1–5 IVCM is a noninvasive imaging technique which generates transversal images (also called en face images) with a lateral resolution of 1 to 2 µm and an axial resolution of about 4 µm.
6 These characteristics make IVCM an excellent technique for observing the cornea's tissue and its cellular structure.
A confocal scanning laser microscope can generate more than a thousand IVCM images during a diagnostic session of a single patient. However, images can be artefacts (e.g. very dark, very bright, reflective, and blurry) or not useful/uninformative (showing tissue structures, but lacks diagnostic value). Some images might be from tissue and structures that lack diagnostic value, such as images from the conjunctiva, when investigating corneal infections, such as Acanthamoeba keratitis (AK). Diagnosing a specific condition using IVCM images involves several sub-tasks starting from collecting IVCM raw images, removing artefact images, finding useful images, finding disease features, and making the final diagnostic decision (positive, negative, or suspected case). This process of manually separating good images with diagnostic value from images without diagnostic value is time-consuming and prone to human error. A possible solution for this challenge is the use of artificial intelligence (AI)-based decision support systems (DSS) using, for example, a two-step approach: first, the software separates good from unuseful images, and second, it selects images based on the disease features that are clinically significant for the condition being investigated.
Previous attempts to develop AI-based DSS for diagnosing different cornea conditions using IVCM images have had the common limitation of requiring a manual selection of good images for diagnosis as part of the preprocessing step.
2–6 In addition, previous AI-studies focused on one sub-task, such as finding disease features, and manually perform or omit the other sub-tasks of the DSS.
1,7 However, in prior studies, investigators used images at the group level and not on an individual level, hence, omitting the possibility to provide a diagnostic prediction for a given patient.

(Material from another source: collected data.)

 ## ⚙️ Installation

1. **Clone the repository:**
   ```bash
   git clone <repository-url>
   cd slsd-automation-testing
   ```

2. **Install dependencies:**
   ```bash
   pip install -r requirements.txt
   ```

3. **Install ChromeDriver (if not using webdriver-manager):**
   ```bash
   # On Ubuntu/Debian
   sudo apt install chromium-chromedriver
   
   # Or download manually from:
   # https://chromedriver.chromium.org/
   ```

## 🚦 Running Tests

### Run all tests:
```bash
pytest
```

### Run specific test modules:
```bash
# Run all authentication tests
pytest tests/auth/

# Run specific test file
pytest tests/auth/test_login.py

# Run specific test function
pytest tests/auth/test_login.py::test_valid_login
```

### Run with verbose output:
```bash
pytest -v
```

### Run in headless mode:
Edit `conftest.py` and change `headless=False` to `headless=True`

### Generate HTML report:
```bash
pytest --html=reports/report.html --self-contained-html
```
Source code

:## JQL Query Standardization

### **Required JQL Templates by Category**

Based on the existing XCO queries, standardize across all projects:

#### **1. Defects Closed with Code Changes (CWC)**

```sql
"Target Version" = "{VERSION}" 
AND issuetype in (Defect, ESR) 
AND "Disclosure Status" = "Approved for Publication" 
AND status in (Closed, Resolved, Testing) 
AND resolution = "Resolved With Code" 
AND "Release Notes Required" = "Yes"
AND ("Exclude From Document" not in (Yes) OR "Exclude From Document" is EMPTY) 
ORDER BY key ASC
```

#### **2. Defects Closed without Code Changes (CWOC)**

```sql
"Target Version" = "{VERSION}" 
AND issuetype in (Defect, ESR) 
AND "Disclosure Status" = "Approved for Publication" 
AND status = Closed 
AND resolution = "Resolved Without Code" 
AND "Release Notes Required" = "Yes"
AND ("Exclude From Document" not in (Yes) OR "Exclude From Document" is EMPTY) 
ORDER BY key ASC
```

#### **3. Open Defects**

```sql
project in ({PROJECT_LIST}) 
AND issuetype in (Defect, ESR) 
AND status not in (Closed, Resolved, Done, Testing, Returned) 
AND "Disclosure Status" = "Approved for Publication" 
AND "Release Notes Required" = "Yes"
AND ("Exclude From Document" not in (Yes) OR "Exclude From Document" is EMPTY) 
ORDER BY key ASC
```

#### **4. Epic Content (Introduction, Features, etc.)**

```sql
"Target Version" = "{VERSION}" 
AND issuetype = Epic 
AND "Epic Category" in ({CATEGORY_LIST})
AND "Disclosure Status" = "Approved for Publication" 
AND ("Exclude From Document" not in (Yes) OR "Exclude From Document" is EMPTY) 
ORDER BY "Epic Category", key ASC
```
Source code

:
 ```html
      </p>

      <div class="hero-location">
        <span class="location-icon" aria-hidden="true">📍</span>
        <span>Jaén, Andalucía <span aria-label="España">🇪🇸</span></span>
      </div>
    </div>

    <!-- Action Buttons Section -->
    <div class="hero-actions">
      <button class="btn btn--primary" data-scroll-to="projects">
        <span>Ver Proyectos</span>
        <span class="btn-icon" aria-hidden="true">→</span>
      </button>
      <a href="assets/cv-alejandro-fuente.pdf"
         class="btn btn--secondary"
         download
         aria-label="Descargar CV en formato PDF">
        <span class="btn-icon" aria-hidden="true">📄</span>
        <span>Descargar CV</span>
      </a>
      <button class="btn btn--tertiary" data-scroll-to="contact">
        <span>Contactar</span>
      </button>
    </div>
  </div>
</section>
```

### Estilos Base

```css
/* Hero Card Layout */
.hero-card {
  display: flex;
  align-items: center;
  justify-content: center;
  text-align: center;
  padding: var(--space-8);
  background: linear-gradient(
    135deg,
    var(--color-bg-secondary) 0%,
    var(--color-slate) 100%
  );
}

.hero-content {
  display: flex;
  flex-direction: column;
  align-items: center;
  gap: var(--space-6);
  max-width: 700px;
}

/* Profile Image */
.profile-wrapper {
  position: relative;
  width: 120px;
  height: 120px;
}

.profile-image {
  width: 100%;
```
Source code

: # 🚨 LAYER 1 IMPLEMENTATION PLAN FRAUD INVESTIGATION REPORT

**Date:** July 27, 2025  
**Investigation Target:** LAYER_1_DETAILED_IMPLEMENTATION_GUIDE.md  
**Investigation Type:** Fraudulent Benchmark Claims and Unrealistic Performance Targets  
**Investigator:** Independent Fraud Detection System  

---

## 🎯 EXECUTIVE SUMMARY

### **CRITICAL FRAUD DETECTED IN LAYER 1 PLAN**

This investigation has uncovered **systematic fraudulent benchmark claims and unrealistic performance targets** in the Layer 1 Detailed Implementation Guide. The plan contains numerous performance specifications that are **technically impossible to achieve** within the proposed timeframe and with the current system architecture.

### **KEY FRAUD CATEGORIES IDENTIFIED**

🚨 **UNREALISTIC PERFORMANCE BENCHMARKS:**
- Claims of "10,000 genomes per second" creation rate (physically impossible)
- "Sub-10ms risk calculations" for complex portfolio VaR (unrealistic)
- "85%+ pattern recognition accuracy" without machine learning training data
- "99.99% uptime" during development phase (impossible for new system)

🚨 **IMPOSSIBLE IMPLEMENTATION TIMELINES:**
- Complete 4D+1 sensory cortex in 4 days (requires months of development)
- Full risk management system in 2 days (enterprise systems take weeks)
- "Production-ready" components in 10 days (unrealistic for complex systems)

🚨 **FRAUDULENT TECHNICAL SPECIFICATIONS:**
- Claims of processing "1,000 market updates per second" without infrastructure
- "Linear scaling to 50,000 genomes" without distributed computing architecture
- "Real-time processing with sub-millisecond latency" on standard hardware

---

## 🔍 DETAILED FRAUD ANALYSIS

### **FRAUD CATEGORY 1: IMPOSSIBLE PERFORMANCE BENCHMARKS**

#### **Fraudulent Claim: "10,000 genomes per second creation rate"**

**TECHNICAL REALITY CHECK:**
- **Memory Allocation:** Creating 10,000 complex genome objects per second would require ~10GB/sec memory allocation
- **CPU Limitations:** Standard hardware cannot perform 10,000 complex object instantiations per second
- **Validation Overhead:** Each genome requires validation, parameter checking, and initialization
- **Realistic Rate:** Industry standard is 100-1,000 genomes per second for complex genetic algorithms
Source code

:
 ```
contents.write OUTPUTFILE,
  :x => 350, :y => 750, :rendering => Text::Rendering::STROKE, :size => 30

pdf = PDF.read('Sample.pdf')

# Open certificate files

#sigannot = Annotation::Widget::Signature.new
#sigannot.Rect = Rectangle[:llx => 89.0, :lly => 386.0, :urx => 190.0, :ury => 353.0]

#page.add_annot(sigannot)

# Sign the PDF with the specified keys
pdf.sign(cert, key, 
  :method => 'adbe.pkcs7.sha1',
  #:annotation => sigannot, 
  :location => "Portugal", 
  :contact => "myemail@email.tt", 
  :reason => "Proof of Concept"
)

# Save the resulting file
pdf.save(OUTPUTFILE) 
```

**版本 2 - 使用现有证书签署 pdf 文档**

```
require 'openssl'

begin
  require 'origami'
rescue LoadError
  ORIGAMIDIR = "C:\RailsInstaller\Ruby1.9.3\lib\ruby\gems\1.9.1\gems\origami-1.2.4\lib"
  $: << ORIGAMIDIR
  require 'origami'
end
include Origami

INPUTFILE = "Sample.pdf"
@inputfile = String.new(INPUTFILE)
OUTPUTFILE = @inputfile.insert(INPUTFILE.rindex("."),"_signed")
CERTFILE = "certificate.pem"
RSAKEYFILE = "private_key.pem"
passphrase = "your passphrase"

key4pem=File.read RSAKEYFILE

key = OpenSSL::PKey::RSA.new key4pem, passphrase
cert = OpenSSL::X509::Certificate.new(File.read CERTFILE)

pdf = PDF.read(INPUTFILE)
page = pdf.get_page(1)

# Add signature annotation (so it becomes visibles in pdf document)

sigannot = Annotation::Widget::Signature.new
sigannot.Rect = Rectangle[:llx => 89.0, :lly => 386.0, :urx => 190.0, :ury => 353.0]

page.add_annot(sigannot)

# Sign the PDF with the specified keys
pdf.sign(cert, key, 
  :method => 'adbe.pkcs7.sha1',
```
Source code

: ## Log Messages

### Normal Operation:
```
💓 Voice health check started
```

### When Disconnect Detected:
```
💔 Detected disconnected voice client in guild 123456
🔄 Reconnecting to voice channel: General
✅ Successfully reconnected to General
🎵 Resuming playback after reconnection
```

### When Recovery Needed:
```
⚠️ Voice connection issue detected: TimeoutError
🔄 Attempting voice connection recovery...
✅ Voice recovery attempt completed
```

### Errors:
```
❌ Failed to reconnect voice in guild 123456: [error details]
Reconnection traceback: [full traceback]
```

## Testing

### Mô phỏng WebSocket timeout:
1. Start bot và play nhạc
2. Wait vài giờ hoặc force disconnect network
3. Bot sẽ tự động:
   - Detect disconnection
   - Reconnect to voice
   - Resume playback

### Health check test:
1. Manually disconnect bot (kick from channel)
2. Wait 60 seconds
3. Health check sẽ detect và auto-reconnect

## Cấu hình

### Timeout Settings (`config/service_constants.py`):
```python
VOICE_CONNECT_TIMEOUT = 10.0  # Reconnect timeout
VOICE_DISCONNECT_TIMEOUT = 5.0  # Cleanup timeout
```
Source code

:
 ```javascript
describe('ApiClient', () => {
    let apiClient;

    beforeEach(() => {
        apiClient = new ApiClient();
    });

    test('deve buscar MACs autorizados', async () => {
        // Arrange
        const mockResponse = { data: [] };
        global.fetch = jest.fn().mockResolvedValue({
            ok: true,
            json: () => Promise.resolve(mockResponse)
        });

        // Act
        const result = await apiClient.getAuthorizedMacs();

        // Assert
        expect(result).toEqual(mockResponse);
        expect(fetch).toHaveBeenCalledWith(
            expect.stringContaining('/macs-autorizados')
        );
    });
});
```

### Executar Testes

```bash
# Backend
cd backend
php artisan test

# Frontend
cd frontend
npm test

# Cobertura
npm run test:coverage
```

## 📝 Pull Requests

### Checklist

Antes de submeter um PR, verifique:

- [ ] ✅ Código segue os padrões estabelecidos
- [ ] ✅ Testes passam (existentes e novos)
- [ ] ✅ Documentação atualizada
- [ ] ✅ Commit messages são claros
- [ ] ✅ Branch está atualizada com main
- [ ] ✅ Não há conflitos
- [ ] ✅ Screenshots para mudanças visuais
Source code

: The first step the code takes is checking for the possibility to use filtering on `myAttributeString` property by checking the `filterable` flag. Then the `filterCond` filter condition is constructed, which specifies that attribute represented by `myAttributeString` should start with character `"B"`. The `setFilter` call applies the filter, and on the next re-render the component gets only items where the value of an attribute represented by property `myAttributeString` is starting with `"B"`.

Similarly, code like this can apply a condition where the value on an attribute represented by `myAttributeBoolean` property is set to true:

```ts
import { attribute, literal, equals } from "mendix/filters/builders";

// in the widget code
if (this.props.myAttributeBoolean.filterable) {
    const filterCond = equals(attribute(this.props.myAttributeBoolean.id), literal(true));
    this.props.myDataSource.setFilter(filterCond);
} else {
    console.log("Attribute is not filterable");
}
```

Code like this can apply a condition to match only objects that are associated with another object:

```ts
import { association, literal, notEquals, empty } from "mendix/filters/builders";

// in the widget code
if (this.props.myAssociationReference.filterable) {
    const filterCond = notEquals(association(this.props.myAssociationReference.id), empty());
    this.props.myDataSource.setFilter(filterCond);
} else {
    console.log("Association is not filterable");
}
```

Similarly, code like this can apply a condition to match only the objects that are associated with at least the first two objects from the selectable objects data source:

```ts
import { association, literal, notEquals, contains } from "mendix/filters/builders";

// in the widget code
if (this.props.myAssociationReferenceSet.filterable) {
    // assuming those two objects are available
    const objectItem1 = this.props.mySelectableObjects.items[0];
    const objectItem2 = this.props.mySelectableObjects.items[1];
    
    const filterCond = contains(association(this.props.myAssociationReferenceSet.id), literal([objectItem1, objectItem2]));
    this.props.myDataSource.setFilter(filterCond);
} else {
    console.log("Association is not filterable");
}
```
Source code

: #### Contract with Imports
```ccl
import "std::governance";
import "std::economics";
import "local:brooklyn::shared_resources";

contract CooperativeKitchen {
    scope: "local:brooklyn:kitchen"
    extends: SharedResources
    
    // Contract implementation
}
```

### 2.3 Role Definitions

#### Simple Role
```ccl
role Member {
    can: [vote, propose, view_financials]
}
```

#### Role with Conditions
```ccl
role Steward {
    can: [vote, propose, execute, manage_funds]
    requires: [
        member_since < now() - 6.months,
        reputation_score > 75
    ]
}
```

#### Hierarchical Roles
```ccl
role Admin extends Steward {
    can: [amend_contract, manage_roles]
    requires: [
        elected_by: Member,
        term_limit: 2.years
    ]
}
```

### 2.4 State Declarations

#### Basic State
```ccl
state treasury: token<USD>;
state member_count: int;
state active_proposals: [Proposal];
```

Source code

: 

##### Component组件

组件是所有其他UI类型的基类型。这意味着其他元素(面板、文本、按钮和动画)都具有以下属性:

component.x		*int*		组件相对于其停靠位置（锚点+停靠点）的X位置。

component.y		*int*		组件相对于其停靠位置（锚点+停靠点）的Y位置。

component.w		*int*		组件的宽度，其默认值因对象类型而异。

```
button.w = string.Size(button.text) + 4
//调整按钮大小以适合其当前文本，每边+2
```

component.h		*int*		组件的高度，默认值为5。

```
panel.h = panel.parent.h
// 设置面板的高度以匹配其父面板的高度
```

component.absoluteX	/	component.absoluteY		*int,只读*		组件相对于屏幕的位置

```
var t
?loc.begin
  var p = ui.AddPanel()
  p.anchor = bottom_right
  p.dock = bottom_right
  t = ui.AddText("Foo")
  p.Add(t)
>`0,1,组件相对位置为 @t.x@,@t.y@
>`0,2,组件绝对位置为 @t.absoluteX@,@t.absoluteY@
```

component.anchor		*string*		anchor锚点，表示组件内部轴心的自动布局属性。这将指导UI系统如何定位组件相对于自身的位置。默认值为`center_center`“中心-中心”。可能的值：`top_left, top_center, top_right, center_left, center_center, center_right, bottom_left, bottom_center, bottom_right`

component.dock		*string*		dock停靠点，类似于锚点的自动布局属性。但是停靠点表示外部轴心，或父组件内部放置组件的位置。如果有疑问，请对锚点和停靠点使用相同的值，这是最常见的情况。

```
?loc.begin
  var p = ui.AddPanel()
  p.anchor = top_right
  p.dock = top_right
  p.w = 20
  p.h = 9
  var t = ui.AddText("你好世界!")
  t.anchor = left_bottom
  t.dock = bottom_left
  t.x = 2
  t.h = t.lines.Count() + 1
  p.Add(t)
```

1,2 These two examples of DSS with their merits and limitations provide a good basis for further improvements in AI-based DSS.
1,6,8 One aspect that we consider crucial to be addressed by an improved AI-based DSS for corneal IVCM is a fully automated process for diagnosing conditions using IVCM images. Therefore, the aim of this work was to develop such an AI-based DSS for automated diagnosis of AK using IVCM images.
The proposed AI-based DSS system using IVCM images differs from prior AI-based systems in several ways. First, we used raw input images from each patient taken directly from the IVCM diagnostic session as input, without human intervention to, for example, remove artefact images. Second, we introduce the possibility of having a domain expert in the loop. This involves the expert correcting the predictions; corrections are then used to model retraining. Third, our system includes a “suspected positive” diagnosis class. This means that our concept accounts for the uncertainty of a diagnosis and is also designed to handle the uncertainty. Last, our system implements all sub-tasks mentioned above including the final diagnostic decision per the patient.